##### PROVIDED INFORMATION #####
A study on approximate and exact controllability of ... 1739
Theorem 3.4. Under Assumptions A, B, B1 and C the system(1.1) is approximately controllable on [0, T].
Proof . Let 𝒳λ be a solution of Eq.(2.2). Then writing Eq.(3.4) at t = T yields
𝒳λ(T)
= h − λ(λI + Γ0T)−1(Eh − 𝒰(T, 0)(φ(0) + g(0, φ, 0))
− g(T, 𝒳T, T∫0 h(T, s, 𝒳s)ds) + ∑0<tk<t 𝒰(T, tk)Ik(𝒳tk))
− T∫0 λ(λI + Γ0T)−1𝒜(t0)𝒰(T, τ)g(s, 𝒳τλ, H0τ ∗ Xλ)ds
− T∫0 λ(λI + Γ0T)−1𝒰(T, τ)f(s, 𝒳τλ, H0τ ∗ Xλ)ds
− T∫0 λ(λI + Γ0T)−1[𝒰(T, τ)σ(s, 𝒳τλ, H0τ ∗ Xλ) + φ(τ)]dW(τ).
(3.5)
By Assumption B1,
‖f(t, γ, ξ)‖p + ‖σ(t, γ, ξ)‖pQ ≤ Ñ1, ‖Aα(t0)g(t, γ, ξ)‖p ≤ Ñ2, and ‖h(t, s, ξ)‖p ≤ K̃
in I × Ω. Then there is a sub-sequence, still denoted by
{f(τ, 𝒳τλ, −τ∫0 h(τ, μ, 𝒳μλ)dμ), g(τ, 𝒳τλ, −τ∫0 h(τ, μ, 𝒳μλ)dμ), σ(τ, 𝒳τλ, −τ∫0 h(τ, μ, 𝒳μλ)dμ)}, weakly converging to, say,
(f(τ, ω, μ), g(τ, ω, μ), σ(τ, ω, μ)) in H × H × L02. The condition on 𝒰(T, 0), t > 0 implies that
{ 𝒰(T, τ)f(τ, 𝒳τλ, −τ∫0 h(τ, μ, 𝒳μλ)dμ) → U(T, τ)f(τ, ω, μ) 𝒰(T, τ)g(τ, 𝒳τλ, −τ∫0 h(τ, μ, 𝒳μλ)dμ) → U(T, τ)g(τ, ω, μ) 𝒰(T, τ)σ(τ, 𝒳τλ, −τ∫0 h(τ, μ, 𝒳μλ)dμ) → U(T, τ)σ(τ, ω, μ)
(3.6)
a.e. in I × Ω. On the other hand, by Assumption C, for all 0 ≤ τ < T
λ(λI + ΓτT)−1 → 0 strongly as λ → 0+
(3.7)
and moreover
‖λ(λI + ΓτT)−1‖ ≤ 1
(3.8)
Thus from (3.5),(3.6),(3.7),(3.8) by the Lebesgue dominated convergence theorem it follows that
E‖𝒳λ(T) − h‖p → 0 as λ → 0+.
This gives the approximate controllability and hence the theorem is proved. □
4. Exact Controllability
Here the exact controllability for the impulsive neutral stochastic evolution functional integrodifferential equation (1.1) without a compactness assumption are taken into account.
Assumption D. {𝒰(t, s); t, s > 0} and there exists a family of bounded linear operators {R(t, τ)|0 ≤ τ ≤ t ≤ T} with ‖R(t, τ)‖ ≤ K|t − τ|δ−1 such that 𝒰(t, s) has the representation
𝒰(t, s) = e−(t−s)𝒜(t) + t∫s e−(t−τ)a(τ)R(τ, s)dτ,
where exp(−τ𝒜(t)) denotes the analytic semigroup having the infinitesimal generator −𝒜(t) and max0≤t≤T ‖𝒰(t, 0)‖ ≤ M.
#####
### [EXERCISE]
Both end lines included, restate word for word the lines above from the line with "(f(τ, ω, μ), g(τ, ω, μ), σ(τ, ω, μ))" to the line with "𝒰(t, s) = e−(t−s)𝒜(t)", and nothing else.

### [WRITTEN ANSWER]
(f(τ, ω, μ), g(τ, ω, μ), σ(τ, ω, μ)) in H × H × L02. The condition on 𝒰(T, 0), t > 0 implies that
{ 𝒰(T, τ)f(τ, 𝒳τλ, −τ∫0 h(τ, μ, 𝒳μλ)dμ) → U(T, τ)f(τ, ω, μ) 𝒰(T, τ)g(τ, 𝒳τλ, −τ∫0 h(τ, μ, 𝒳μλ)dμ) → U(T, τ)g(τ, ω, μ) 𝒰(T, τ)σ(τ, 𝒳τλ, −τ∫0 h(τ, μ, 𝒳μλ)dμ) → U(T, τ)σ(τ, ω, μ)
(3.6)
a.e. in I × Ω. On the other hand, by Assumption C, for all 0 ≤ τ < T
λ(λI + ΓτT)−1 → 0 strongly as λ → 0+
(3.7)
and moreover
‖λ(λI + ΓτT)−1‖ ≤ 1
(3.8)
Thus from (3.5),(3.6),(3.7),(3.8) by the Lebesgue dominated convergence theorem it follows that
E‖𝒳λ(T) − h‖p → 0 as λ → 0+.
This gives the approximate controllability and hence the theorem is proved. □
4. Exact Controllability
Here the exact controllability for the impulsive neutral stochastic evolution functional integrodifferential equation (1.1) without a compactness assumption are taken into account.
Assumption D. {𝒰(t, s); t, s > 0} and there exists a family of bounded linear operators {R(t, τ)|0 ≤ τ ≤ t ≤ T} with ‖R(t, τ)‖ ≤ K|t − τ|δ−1 such that 𝒰(t, s) has the representation
𝒰(t, s) = e−(t−s)𝒜(t) + t∫s e−(t−τ)a(τ)R(τ, s)dτ,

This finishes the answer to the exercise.